My eye twitches at the mess, but I refuse to show her just how much it affects me.
I hate mess. I hate chaos. I like everything in my life to have a place, to be calm. It’s why she’s driven me to the edge of insanity over the past few months, because she’s neither of those two things. And if I’m following my rules, then she doesn’t fit in my life.
Only… she does.
Staring at her now in the middle of the devastation she’s caused, I realise just how right she looks in my home… in my life.
My fists curl with my need to march over and show her exactly how all of this makes me feel.
“Why didn’t you tell me, Theo?”
“Because I couldn’t,” I answer honestly.
“So you’d happily lie to me about something this… this fucking important, because you’d rather follow your father’s fucking command?”
“It wasn’t just because of him.”
“No, right…” she says, clearly jumping to the wrong conclusion. Not that I’m going to correct her, because that would mean baring my soul to her more than I already have.

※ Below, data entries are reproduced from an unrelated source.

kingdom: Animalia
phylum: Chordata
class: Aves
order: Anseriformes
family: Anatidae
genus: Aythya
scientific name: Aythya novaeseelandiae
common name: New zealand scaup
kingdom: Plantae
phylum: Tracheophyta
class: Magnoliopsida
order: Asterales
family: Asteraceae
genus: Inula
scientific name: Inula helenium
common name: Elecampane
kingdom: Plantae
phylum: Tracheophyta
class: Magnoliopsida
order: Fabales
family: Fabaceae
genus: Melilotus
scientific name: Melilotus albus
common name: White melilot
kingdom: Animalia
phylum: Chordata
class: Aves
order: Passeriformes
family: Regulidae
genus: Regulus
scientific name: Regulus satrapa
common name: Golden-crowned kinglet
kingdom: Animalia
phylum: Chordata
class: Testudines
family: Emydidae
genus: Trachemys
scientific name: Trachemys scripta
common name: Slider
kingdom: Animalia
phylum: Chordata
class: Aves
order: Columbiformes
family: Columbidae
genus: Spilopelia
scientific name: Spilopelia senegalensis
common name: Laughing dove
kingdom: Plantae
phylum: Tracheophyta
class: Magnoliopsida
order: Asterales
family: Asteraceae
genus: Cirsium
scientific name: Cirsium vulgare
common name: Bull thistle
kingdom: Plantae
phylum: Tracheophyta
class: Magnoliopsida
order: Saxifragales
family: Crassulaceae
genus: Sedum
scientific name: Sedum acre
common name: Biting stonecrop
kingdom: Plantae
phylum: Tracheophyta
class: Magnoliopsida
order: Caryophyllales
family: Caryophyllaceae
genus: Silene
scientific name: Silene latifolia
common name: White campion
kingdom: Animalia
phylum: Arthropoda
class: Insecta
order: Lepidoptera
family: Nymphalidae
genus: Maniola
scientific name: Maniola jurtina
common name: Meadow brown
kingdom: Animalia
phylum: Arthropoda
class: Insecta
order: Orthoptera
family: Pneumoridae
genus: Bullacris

I could have told her. I could have gone about this an entirely different way, but then she wouldn’t be here now. If I’d told her from the get-go, then we wouldn’t have had this time together.
I wouldn’t have gotten to know her. The real her. Not the façade she puts on for everyone else to see. I got behind the mask, even if just for a little bit. And damn it, she burrowed her way under mine, too. I’m just not sure she knows which parts of me are real yet, like I do her.
“How could I forget? It wasn’t only your dad that signed off on this fucking insanity, but my mum, too.”
My stomach dips at her assumption, and before I can decide whether telling her is the right thing to do or not, the words come tumbling from my lips.
“Your mum didn’t know.”
She rears back as if I’ve just slapped her.